E se, ancora, all’interno delle scuole, tra DS e docenti e personale tutto, si riaprisse, nelle varie situazioni in cui sembra scomparso - e non sono pochissime -, una stagione di chiarimenti, di riconoscimento reciproco, di codici di comportamenti condivisi, nell’interesse dei ragazzi e del rispetto dei diritti di tutti?
C’è solo da chiedersi – e sia detto con un pizzico di autoironia - se con la bella stagione che avanza, è opportuno coltivare pensieri così impegnativi, a scapito di altre cose più piacevoli.

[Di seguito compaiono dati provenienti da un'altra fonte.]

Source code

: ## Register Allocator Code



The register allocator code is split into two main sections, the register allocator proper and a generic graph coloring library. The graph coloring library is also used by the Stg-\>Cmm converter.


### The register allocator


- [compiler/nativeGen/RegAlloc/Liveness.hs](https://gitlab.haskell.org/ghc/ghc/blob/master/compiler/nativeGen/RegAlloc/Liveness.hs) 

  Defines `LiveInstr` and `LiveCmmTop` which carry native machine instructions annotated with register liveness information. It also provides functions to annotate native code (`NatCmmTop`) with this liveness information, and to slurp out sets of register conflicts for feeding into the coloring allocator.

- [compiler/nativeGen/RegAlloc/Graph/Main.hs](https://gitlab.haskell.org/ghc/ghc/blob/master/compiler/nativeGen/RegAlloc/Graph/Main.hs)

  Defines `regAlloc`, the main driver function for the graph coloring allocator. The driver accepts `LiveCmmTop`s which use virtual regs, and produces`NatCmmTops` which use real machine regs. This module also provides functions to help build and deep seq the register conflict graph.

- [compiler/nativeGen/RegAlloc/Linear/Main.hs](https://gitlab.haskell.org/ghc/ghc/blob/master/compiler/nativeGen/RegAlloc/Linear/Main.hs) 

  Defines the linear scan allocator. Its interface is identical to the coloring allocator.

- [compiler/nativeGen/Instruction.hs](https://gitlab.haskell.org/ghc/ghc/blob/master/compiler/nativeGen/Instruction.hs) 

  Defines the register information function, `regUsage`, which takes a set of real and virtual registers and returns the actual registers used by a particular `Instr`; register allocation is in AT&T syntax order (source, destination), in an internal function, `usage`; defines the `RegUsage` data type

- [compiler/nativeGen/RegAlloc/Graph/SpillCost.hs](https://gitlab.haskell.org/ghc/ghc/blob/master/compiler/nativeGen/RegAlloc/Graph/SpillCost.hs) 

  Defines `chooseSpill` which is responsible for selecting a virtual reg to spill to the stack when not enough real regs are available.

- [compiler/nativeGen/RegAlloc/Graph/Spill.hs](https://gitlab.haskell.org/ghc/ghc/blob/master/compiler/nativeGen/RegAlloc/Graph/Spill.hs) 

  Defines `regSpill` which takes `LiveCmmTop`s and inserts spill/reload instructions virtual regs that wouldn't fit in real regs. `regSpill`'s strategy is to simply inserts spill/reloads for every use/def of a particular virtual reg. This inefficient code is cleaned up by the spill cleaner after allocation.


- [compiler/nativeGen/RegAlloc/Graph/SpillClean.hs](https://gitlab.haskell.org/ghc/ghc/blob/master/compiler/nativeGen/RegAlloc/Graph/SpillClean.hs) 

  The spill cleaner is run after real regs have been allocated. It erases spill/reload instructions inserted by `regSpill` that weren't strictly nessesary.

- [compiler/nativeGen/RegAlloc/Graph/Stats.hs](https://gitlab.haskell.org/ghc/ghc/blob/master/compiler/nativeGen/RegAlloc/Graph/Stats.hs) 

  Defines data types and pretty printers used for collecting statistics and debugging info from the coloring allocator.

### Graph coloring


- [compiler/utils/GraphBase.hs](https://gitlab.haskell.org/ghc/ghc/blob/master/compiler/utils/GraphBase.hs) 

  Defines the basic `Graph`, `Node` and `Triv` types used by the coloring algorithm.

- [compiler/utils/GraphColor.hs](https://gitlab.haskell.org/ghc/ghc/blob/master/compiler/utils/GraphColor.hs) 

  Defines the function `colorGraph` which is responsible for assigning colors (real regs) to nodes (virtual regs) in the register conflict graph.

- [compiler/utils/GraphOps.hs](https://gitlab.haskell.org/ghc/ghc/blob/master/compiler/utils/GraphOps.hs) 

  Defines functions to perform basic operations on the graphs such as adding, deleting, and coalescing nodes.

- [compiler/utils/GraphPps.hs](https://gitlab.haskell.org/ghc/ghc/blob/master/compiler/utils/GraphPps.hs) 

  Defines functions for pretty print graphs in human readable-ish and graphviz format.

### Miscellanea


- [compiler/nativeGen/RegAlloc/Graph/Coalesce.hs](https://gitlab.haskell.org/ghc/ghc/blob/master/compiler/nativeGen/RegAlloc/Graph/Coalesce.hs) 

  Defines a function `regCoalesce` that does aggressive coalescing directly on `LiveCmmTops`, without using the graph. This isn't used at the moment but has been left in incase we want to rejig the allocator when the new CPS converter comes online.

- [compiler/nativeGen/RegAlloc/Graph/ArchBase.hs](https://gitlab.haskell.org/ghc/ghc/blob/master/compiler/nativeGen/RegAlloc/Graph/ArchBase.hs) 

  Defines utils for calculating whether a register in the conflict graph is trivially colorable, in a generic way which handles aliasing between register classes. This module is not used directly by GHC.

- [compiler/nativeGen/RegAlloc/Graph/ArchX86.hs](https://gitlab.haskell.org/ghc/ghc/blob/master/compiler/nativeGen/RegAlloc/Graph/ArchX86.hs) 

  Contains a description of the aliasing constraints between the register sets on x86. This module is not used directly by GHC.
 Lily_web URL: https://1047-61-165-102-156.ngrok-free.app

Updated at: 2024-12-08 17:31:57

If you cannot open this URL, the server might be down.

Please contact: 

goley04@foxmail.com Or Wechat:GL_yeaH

P.S. Finito di scrivere questo “pezzo”, mi è capitato di leggere una appropriata Bustina di Minerva del 2009, di Umberto Eco, riproposta nella sua ultima pubblicazione: Pape Satàn Aleppe presso l’Editrice “La nave di Teseo”. L’Autore racconta di una sua conversazione con un tassista pakistano a New York durante un tragitto. Chiarisce inizialmente che il tassista ignorava tutto del nostro Paese e accenna al sentimento di storica ostilità dei pakistani nei confronti degli indiani emersa nella conversazione. Ad un certo punto il tassista chiede ad Eco chi fossero i nemici del nostro Paese. Lo scrittore non capisce la domanda e imbarazzato dice che gli italiani non hanno nemici; il tassista non ci crede e insiste. Ma Eco ribadisce. Dopo essere sceso e ripensandoci, gli viene il mente la risposta che invece avrebbe dovuto correttamente dare al pakistano. E cioè che “… non è vero che gli italiani non hanno nemici. Non hanno nemici esterni e in ogni caso non sono mai in grado di mettersi d’accordo su quali siano, perché sono continuamente in guerra, ma all’interno. Gli Italiani si fanno la guerra tra di loro, una volta città contro città, eretici contro ortodossi, partito contro partito, corrente di partito contro corrente di partito (….). Non so se avrebbe capito – conclude – ma almeno non avrei fatto la figura di appartenere ad un paese senza nemici.”